Every week the AOFM issues Treasury bonds and notes via a tender system to raise funds for the Commonwealth Government. In recent years, typically there would be two bond tenders and one note tender each week, with some variations along the way. Most of the time it is to issue an existing line of bonds or notes but as bonds have a finite life and come to an end, every so often a new line of bonds will be issued.
Quite often when a new line is issued, it is not via a tender but via a syndicated process. This is where a syndicate of banks will individually find investors willing to purchase the new bonds. A market-clearing yield is negotiated and the bonds are issued.

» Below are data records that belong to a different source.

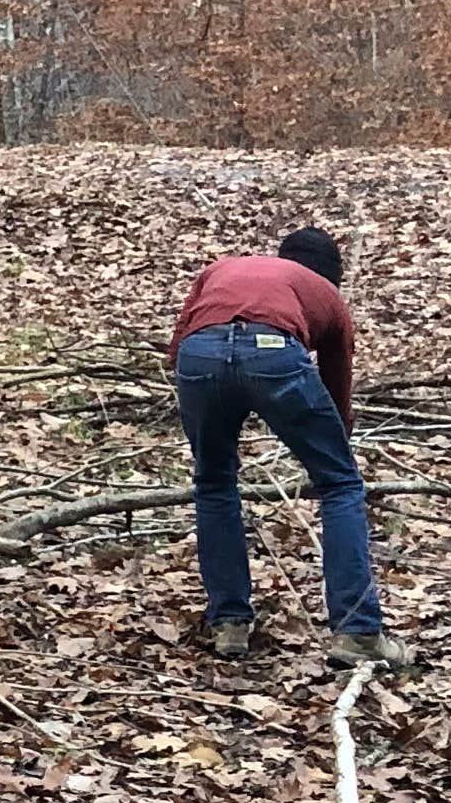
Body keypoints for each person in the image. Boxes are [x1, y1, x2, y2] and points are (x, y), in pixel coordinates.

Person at [165, 225, 387, 658]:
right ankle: (357, 631)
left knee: (214, 483)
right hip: (273, 349)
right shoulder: (327, 294)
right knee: (340, 484)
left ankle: (229, 623)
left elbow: (177, 348)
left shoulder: (223, 268)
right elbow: (336, 385)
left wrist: (217, 391)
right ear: (332, 274)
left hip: (200, 353)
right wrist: (334, 443)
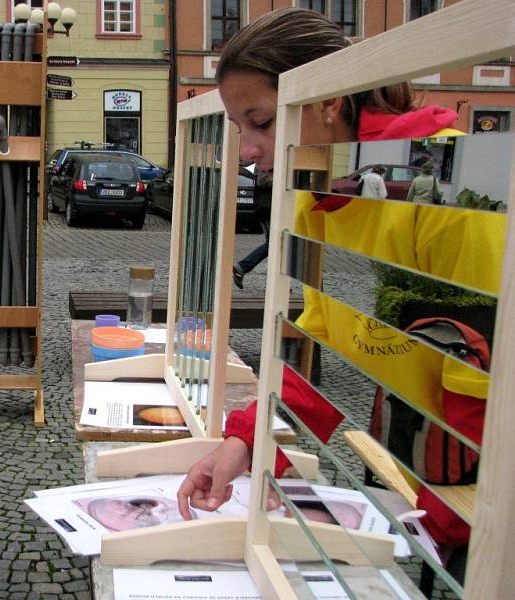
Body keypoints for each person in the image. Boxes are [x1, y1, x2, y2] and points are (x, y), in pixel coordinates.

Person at [176, 7, 502, 576]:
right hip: (431, 479)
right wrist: (246, 443)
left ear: (325, 101)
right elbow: (330, 332)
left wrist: (448, 524)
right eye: (240, 129)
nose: (249, 150)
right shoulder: (320, 191)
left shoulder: (447, 193)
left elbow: (479, 364)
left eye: (261, 121)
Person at [232, 169, 272, 289]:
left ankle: (242, 267)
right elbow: (262, 180)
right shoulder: (268, 159)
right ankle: (242, 266)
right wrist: (285, 180)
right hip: (267, 208)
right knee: (275, 244)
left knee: (275, 245)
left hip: (267, 207)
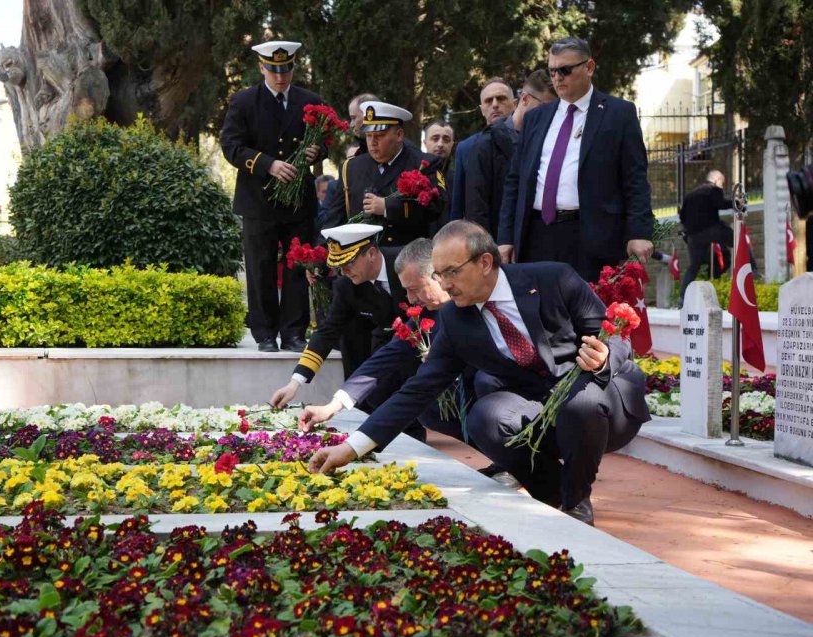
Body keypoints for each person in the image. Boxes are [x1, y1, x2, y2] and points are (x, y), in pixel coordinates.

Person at [304, 221, 650, 526]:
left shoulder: (553, 278)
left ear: (485, 262)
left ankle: (577, 504)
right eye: (439, 275)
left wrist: (604, 358)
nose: (445, 284)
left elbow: (613, 332)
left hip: (600, 398)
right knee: (485, 416)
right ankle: (554, 494)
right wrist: (350, 449)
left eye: (451, 272)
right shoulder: (456, 319)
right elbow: (417, 390)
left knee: (581, 402)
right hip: (538, 408)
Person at [499, 37, 655, 281]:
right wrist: (506, 237)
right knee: (539, 315)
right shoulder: (536, 118)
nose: (557, 78)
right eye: (552, 71)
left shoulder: (618, 114)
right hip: (537, 236)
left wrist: (639, 232)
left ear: (589, 67)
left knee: (587, 316)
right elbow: (515, 180)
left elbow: (635, 179)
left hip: (590, 237)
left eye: (565, 70)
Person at [220, 40, 326, 353]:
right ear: (261, 68)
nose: (281, 77)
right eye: (274, 70)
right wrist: (268, 164)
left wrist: (318, 151)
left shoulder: (310, 101)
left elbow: (325, 142)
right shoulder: (244, 101)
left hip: (297, 200)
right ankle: (264, 332)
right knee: (260, 266)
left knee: (297, 265)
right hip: (258, 199)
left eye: (287, 69)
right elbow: (232, 147)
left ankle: (294, 332)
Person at [269, 224, 420, 431]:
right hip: (387, 344)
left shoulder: (405, 262)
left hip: (424, 341)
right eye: (338, 265)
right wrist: (294, 383)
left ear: (372, 254)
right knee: (378, 395)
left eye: (348, 263)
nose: (343, 271)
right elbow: (327, 332)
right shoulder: (346, 284)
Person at [320, 101, 446, 245]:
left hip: (405, 256)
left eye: (379, 135)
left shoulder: (424, 164)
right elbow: (334, 217)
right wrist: (320, 255)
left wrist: (387, 207)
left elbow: (436, 207)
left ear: (399, 135)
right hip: (362, 257)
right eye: (368, 135)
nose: (373, 142)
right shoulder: (351, 167)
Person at [464, 70, 556, 235]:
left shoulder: (545, 142)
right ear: (525, 99)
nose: (550, 114)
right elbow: (477, 209)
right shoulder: (485, 144)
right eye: (545, 107)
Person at [678, 170, 757, 304]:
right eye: (722, 182)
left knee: (694, 266)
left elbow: (682, 216)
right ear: (716, 180)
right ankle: (753, 270)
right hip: (712, 229)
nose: (722, 185)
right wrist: (737, 203)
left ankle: (682, 299)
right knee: (740, 241)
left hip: (693, 236)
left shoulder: (690, 195)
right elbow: (720, 203)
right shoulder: (713, 189)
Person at [449, 78, 517, 221]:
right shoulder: (466, 147)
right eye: (488, 101)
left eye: (501, 98)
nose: (495, 105)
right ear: (482, 110)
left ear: (514, 104)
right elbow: (459, 201)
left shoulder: (526, 141)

This is what happened this week. On Tuesday the AOFM announced it would issue by syndication a new 0.75% November 2027 Treasury Indexed Bond of a benchmark size. “Benchmark” issues are always the largest issues by value as both issuers and investors want a liquid security and size helps in this regard. On Wednesday, a syndicate which comprised Citi, Deutsche Bank (Sydney), UBS (Australia) and Westpac Institutional Bank had lined up investors and $3 billion worth of these index-linked bonds (ILBs) were issued.
They are called index-linked bonds or “linkers” for short as the face value is linked to CPI and adjusted every 3 months. As they are inflation-adjusted, their 0.8725% yield is “real” and not “nominal”.

Most investors in these latest ILBs are domestic and that is generally true of all AOFM bond issues. Fund managers account for the majority of purchasers by value but in recent years banks’ trading desks have been taking on more ILBs. While there has not been a lot of ILB issues, until 2015 trading desks would take around 10%. Now it is more like 25-30%.